La notion d’autorité ou comment affaiblir le pouvoir de la hiérarchie

Le philosophe et psychanalyste Slavoj Zizek reprend la notion d’autorité pensée par Hannah Arendt :

« L’autorité représente le pouvoir dont sont investies certaines personnes en raison de leurs fonctions, ou de leur « position d’autorité » concernant l’information et la connaissance dont il est question. Par exemple, nous trouvons une forme d’autorité personnelle dans la relation entre parent et enfant, entre enseignant et élève – ou elle peut être conférée aux fonctions (un prêtre peut accorder l’absolution, qui est valable même s’il est complètement ivre). Elle se caractérise par une reconnaissance incontestable de la part de ceux qui sont enjoints d’obéir : la coercition et la persuasion ne sont pas nécessaires.

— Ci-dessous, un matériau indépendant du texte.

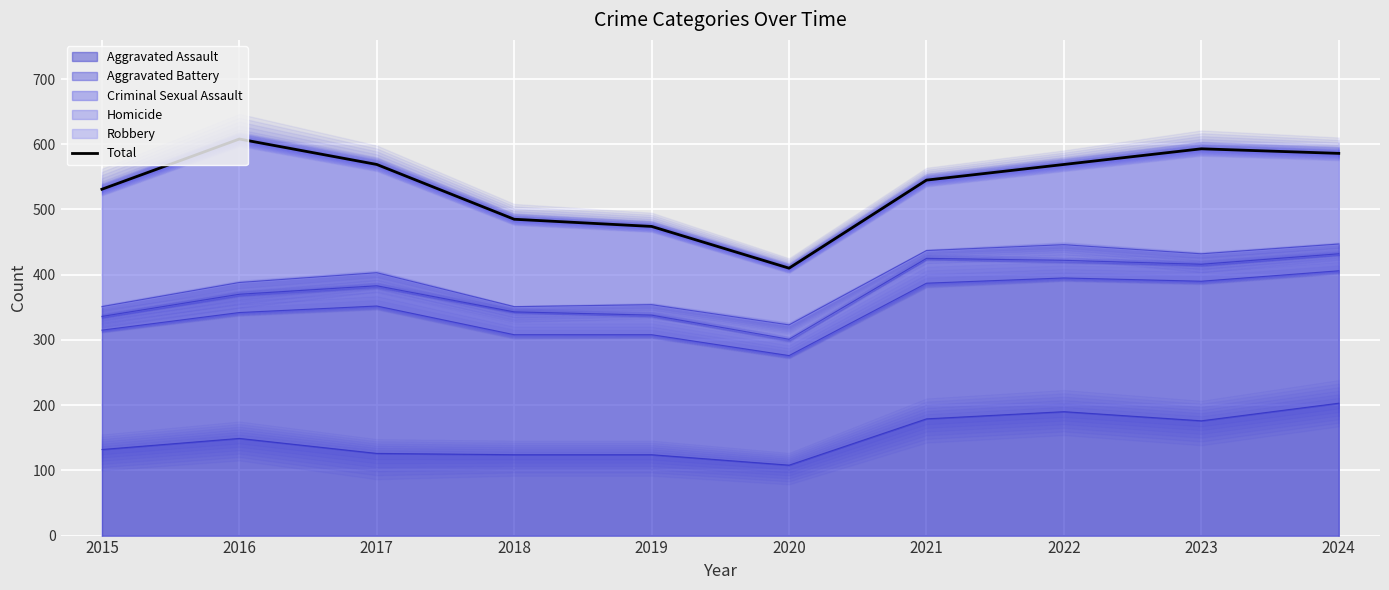

What is the maximum value shown in the chart?

608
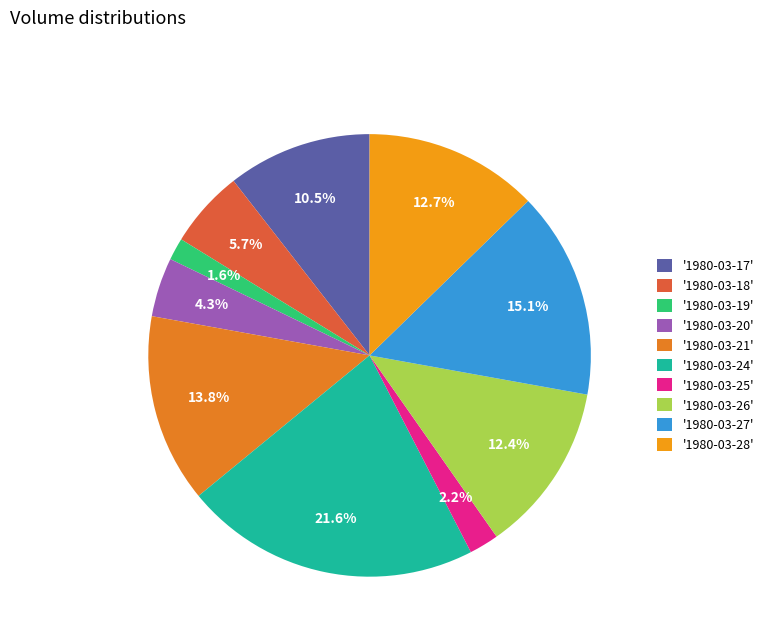

Count the number of slices in the pie.

10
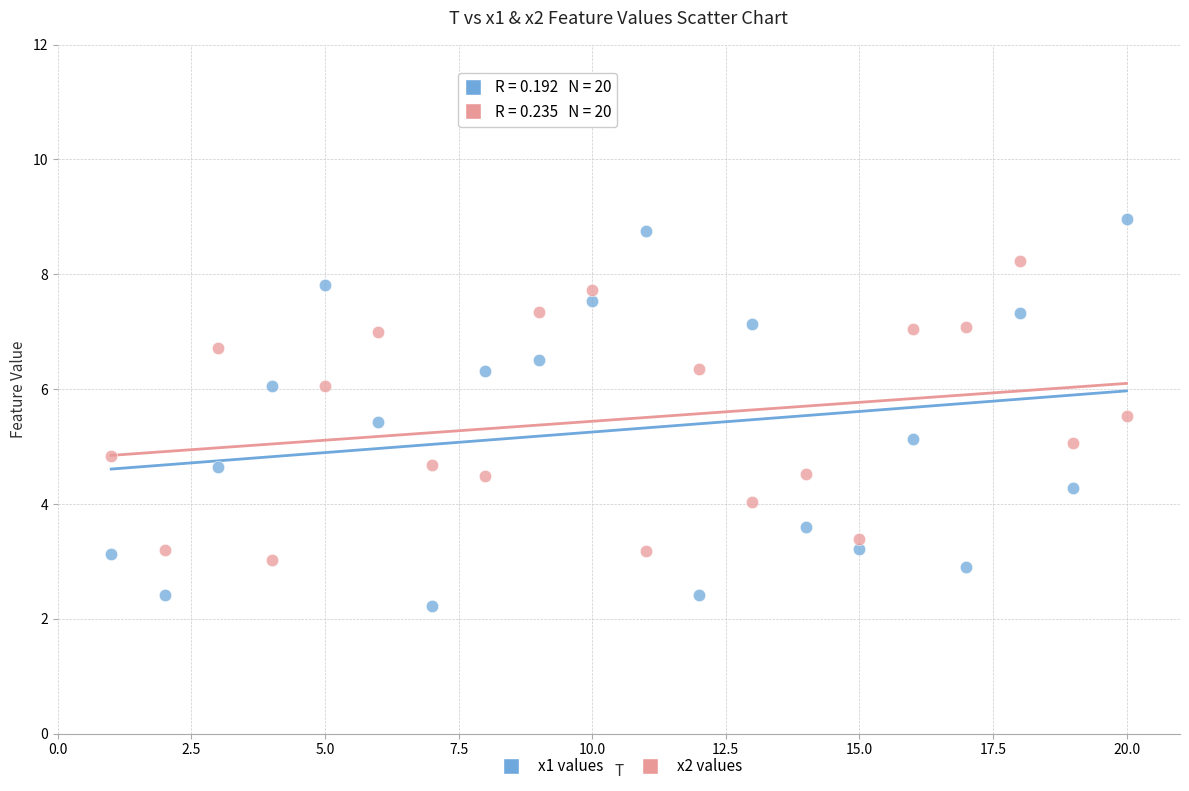

Across all data points, what is the range of Y values (max minus min)?

6.7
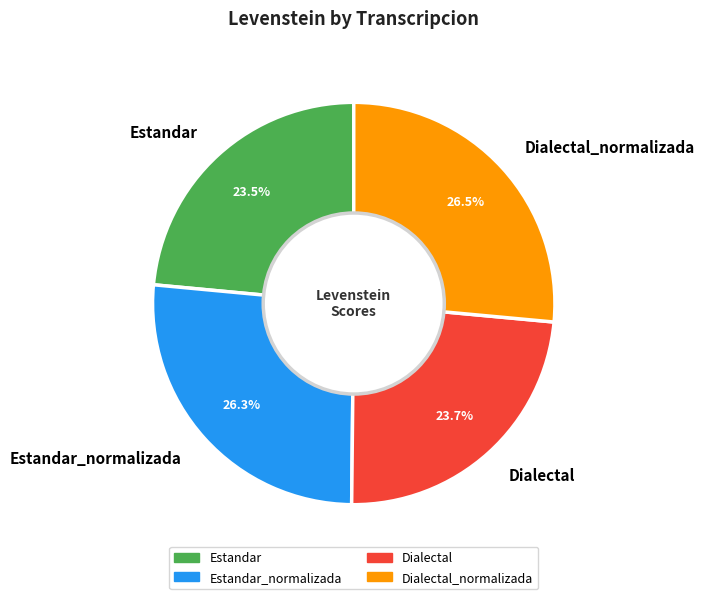

What is the ratio of the value at Estandar to the value at Dialectal_normalizada?

0.9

L’autorité ne provient ainsi pas simplement des attributs de l’individu. Son exercice dépend d’une volonté de la part des autres de lui accorder leur respect et de reconnaître sa légitimité, plutôt que d’une capacité personnelle à persuader ou à contraindre. »

Arendt précise que le pouvoir par l’autorité est solide tandis que le pouvoir par contrainte et persuasion est instable. Ainsi pense-t-on que le parent qui doit battre son enfant, le professeur qui multiplie les punitions, ou l’État qui massacre sa population ou l’enferme massivement pour conserver sa domination sont des exemples de pouvoirs faibles sombrant dans la violence, et au final, prêts à se fissurer.

Nous autres, qui ne sommes plus des enfants, à qui accorderons-nous l’autorité ? A qui est-il décent d’obéir ? En tant que citoyens, nous avons par principe l’égale participation à la direction de la cité. Cette souveraineté partagée nous est volée par le principe général de la représentation et de la hiérarchie ; dans les entreprises par le principe de la subordination salariale (obéir au propriétaire en échange d’une paye). Tout le problème vient de l’autorité qu’ont les patrons, et les chefs. Tout le problème est cette autorité qu’on veut bien leur consentir.

Il n’est légitime et digne d’accorder l’autorité qu’à ceux que nous désignons directement et aux conditions qui sont les nôtres. Nous ne sommes pas des enfants, nous sommes des citoyens, aussi devons-nous refuser l’autorité à ces « chefs » imposés par la bureaucratie. La condition de possibilité d’une organisation non hiérarchique est le retrait de l’autorité de nos chefs pour ne leur laisser que la persuasion et la menace disciplinaire. Et cela est très simple à faire, il suffit de les regarder dans les yeux pour qu’ils ne trouvent dans notre regard aucun respect pour le pouvoir attaché à leur fonction. A partir de ce moment là, il n’y a plus que la contrainte économique pour nous faire « accepter » cet état de fait. Nous n’avons que dédain pour un pouvoir attaché à une personne que nous n’avons pas choisi. Parce qu’il faut bien voir que lorsqu’on travaille correctement avec nos chefs, n’en demeure pas moins un rapport fondamental de domination (a minima statutaire), du fait que leur position n’est pas issue de la volonté directe du collectif des travailleurs. Ceci est absolument intolérable à quiconque œuvre au mouvement d’émancipation.

La Boétie décrivait déjà ce principe au XVIe siècle, beaucoup ont des chefs sur la tête (chefs, sur-chefs, DRH, actionnaires, PDG, Préfets, Ministres, etc.) et des subordonnés. S’il faut retirer l’autorité des chefs, en tant que chef soi-même, non désigné par la communauté des égaux, il est possible d’avoir un rapport ironique à sa propre position, mépriser cette posture assumée uniquement par la contrainte de son propre chef.

Ainsi tout le système perd son autorité, se fissure, devient de plus en plus grinçant. Les divers échelons entrent en grève, en boycott des dispositifs de flicage et de contrôle (management), les conditions d’un changement d’époque sont en place.